#### [ACTIVITY]
Rewrite the entries from the line containing "What is the" through the line containing "Reading left to", changing "difference" to "gap" and keeping everything else the same. Omit the pictures from your answer.

#### [EXERCISE MATERIAL]
──────────

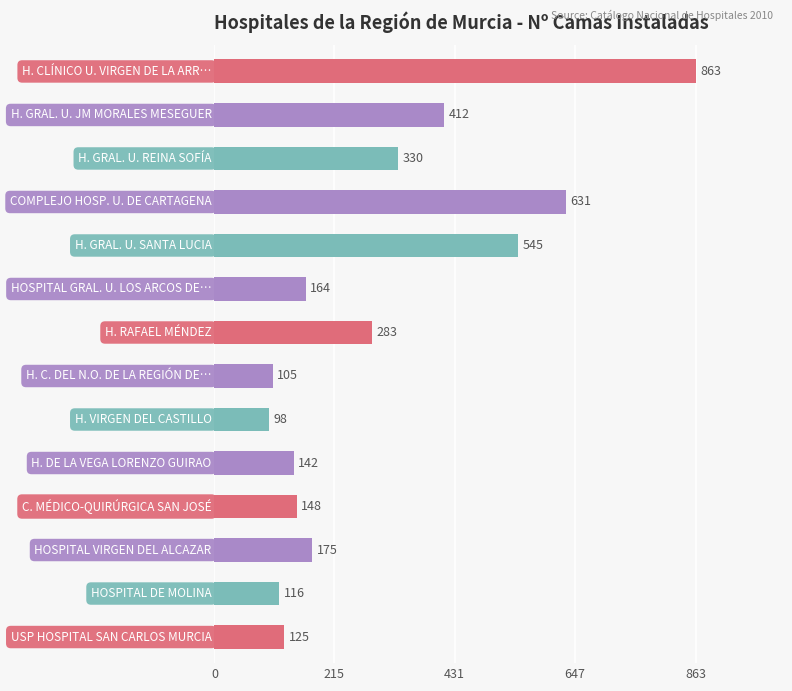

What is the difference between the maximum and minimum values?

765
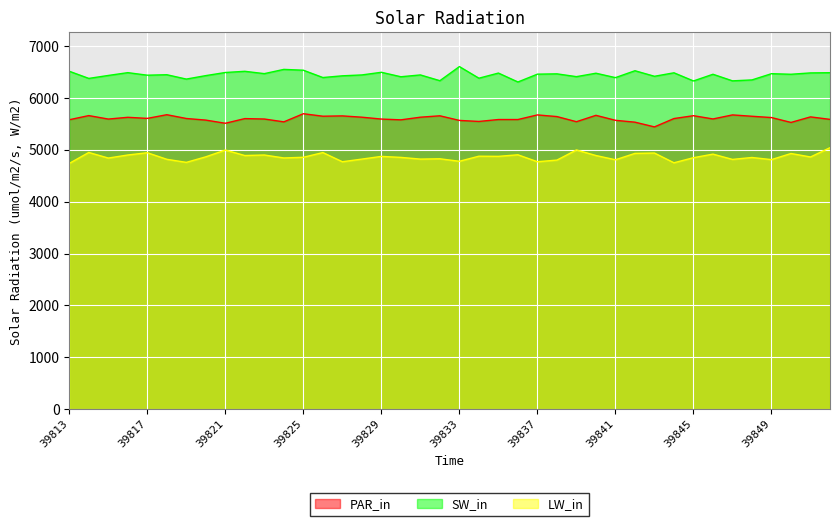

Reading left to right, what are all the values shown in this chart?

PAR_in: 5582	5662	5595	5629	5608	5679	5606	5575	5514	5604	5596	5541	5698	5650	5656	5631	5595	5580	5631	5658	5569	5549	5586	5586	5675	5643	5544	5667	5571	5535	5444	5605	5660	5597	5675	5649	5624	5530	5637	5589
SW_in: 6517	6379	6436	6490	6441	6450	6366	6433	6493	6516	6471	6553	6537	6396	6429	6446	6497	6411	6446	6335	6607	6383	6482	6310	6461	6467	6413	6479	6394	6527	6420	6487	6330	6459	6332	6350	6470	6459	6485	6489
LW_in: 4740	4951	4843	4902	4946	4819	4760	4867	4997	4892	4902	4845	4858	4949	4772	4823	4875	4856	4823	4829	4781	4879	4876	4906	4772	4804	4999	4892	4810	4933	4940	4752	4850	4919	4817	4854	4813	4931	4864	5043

──────────

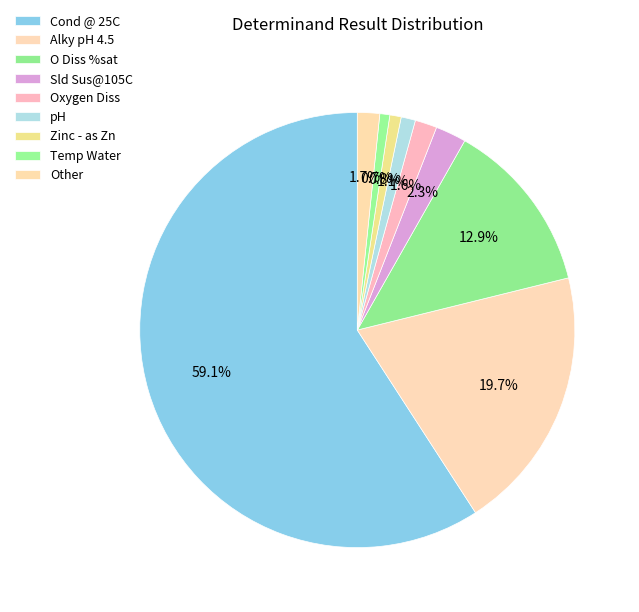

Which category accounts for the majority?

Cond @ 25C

──────────

#### [OUTPUT BELOW]
What is the gap between the maximum and minimum values?

765

Reading left to right, what are all the values shown in this chart?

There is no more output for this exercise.